◆ **Document segment**
Most (but clearly, not all) programmers have generally mastered the basic for loop. If you really want to separate the wheat from the chaff, ask them to write a for loop that counts by two, or three, or some other arbitrary number.

That's what happened at J Banana's workplace, where they needed to parse in tokens from a config file. They come in key value pairs, so the code needs to count by twos. This was their solution:

for(int i=0; i<values.size(); i= i++)
    map.put(values.get(i), values.get(++i));

At a quick glance, you may end up scratching your head: the ++ operator appears three times, but they want to count by twos, and yet this code works. It works, in part, because of the developer's incompetence.

In the body of the loop, values.get(i) gets the current item in the list, and values.get(++i) does a pre-increment on i, getting the next item in the list, just like it's supposed to. Finally, the i++ increments one more time, getting us the two increments that we need.

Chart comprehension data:

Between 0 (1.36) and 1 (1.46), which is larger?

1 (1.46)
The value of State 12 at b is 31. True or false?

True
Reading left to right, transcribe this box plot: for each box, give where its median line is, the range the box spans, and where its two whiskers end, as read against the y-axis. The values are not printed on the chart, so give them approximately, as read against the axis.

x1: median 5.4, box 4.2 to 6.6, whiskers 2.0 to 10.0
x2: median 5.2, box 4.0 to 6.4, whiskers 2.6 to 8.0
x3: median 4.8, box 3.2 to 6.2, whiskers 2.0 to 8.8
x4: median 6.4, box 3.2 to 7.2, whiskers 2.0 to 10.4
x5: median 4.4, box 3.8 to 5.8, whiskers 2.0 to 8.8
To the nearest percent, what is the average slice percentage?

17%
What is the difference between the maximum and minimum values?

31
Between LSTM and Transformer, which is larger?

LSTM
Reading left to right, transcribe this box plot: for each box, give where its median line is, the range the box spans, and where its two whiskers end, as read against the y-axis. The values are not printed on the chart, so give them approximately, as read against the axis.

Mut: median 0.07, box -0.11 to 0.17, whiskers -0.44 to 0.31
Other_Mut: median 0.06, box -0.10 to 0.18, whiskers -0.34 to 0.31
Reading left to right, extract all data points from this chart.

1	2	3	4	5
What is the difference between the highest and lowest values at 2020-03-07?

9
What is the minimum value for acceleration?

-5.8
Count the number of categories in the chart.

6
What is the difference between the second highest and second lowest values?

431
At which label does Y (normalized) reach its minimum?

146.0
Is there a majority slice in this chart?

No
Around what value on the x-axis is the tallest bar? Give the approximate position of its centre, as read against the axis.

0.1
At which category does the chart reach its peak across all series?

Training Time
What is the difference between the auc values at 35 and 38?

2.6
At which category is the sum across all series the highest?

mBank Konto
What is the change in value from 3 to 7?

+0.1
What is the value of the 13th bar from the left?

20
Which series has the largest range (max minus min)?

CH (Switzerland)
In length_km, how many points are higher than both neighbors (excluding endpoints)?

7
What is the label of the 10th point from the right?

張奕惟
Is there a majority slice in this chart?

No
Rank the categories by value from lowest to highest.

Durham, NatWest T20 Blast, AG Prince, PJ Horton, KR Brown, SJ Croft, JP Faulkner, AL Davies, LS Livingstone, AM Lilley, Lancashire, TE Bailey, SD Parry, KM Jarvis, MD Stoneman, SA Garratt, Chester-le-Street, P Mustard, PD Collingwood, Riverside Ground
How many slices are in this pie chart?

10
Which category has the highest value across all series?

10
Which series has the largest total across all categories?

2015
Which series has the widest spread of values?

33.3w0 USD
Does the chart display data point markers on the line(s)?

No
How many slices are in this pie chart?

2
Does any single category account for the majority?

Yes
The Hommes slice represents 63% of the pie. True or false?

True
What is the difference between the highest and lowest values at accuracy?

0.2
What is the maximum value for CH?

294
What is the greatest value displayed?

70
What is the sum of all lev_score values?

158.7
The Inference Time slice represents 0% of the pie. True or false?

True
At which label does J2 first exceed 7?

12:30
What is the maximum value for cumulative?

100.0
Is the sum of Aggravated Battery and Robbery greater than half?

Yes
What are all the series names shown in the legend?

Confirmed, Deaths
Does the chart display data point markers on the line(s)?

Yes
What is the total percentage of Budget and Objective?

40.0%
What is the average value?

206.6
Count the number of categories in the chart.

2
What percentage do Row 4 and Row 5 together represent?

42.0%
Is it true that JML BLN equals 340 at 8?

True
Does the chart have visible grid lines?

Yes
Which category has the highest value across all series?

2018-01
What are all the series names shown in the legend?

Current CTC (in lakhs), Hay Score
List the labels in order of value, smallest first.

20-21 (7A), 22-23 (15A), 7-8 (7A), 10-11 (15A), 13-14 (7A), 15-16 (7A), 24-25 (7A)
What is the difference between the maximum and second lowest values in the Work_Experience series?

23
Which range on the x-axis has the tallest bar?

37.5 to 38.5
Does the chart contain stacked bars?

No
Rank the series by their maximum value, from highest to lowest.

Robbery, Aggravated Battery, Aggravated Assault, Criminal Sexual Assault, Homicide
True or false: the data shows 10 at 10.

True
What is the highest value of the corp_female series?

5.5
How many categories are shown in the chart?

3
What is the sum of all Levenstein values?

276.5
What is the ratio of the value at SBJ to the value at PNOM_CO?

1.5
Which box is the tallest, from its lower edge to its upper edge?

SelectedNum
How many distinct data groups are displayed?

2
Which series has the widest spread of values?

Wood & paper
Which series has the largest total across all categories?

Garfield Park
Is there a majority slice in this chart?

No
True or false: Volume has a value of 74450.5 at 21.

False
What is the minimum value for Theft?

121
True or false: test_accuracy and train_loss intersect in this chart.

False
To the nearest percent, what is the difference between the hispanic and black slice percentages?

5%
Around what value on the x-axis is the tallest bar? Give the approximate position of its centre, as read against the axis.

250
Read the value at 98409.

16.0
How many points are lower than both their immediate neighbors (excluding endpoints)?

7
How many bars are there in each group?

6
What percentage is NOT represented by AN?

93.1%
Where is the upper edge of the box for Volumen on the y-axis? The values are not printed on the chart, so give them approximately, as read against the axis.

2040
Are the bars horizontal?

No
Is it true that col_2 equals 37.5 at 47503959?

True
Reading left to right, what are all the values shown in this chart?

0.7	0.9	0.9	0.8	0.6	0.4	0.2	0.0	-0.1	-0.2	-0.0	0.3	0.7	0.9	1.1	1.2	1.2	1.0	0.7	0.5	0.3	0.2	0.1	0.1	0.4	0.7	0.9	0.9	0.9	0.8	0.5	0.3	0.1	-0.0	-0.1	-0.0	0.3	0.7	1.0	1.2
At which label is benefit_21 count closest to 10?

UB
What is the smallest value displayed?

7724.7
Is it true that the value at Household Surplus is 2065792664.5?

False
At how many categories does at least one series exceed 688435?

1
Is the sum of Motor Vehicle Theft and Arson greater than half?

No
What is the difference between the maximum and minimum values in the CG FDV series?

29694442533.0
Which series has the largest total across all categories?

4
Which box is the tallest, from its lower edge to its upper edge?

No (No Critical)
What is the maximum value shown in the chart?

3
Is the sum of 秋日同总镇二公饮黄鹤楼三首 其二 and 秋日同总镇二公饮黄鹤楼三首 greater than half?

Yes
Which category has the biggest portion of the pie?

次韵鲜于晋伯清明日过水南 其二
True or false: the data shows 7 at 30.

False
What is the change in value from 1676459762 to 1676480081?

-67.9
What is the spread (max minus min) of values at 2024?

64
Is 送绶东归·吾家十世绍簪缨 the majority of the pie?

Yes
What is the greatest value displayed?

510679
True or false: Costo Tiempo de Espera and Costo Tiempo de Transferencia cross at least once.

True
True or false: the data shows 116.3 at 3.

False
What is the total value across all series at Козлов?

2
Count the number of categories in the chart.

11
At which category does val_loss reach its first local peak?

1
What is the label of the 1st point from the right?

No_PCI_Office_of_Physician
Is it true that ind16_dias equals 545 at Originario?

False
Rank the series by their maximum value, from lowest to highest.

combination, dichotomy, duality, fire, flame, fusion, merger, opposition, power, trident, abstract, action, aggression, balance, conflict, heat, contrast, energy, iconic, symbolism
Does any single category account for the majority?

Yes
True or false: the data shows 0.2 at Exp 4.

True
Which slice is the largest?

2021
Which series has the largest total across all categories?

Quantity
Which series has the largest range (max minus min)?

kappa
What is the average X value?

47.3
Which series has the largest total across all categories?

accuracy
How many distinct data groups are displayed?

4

◆ **Task set**
- A) List each distinct method name called in the code snippet of the text about the for loop that counts by twos.
- B) Using the text about the for loop that counts by twos, decide whether each statement agrees with it: (i) The tokens from the config file come in key value pairs. (ii) The loop code fails to work. (iii) In the loop body, values.get(++i) performs a post-increment on i. Answer yes or no for each and quote the deciding words.
- C) Write the next part of the text about the for loop that counts by twos, starting after its last sentence.

◆ **Results for each task**
- A) size, put, get

- B)
(i) Yes: "They come in key value pairs, so the code needs to count by twos."
(ii) No: "and yet this code works."
(iii) No: "values.get(++i) does a pre-increment on i"

- C)
It's the for loop where our developer blundered into a working solution. i= i++ is a post increment. It sets i equal to the value stored in i, and then increments the value which used to be stored in i. It's the same as doing i=i. It's unintentionally tautological.

My suspicion is that the developer wrote code that didn't work, and then started stochastically adding symbols and expressions until it got the result they wanted. It's like ChatGPT, but less self-aware.